Story:
My grandma walks, but doesn't climb. Some grandmas do. One grandma was famous for climbing Kilimanjaro.
That dormant volcano is big. It is 16,000 feet above its base. (Don't hate my imperial units.) It also has glaciers on the top, sometimes.
If you climb on a year where there is no glacier, and you get to the top, is it the same top as if there was a glacier? The altitude is different. The path you have to take is different. What if you go to the top when the glacier thickness is larger? Does that make it more of an accomplishment? About 35,000 people attempt to climb it every year, but only about 16,000 succeed.
Application:
So I would explain the control of weights (aka minimizing model complexity) to my grandma, as follows:
Grandma, your brain is an amazing thinker whether or not you know it. If I ask you how many of the 16,000 who think they reached the top actually did so, you would say "all of them".
If I put sensors in shoes of all the 30,000 climbers, and measured height above sea-level, then some of those folks didn't get as high as others, and might not qualify.
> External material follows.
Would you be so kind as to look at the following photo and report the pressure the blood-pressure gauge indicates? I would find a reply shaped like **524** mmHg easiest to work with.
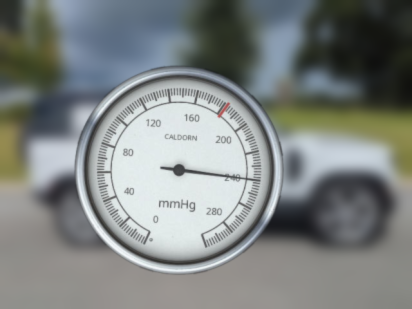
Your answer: **240** mmHg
When I do that I am going to a constant model - I am saying if height is not equal to some percentile of measured max heights then it is not the top. Some people jump at the top. Some people just cross the line and sit down.
I could add latitude and longitude to the sensor, and fit some higher order equations and maybe I could get a better fit, and have more folks in, maybe even exactly 45% of the total folks who attempt it.
So let's say next year is a "big glacier" year or a "no glacier" year because some volcano really transforms the albedo of the earth. If I take my complex and exacting model from this year and apply it to the folks who climb next year the model is going to have strange results. Maybe everyone will "pass" or even be too high to pass. Maybe nobody at all will pass, and it will think nobody actually completed the climb. Especially when the model is complex it will tend to not generalize well. It may exactly fit this year's "training" data, but when new data comes it behaves poorly.
Discussion:
When you limit the complexity of the model, then you can usually have better generalization without over-fitting. Using simpler models, ones that are more built to accommodate real-world variation, tends to give better results, all else being equal.
Now you have a fixed network topology, so you are saying "my parameter count is fixed" - I can't have variation in model complexity. Nonsense. Measure the entropy in the weights. When the entropy is higher it means some coefficients carry substantially more "informativeness" than others. If you have very low entropy it means that in general the coefficients carry similar levels of "informativeness". Informativeness is not necessarily a good thing. In a democracy you want all people to be equal, and things like George Orwell "more equal than others" is a measure of failures of the system. If you don't have a great reason for it, you want weights to be pretty similar to each other.
On a personal note: instead of using voodoo or heuristics, I prefer things like "information criteria" because they allow me to get reliable and consistent results. AIC, AICc, and BIC are some common and useful starting points. Repeating the analysis to determine stability of the solution, or range of information criteria results is a common approach. One might look at putting a ceiling on the entropy in the weights.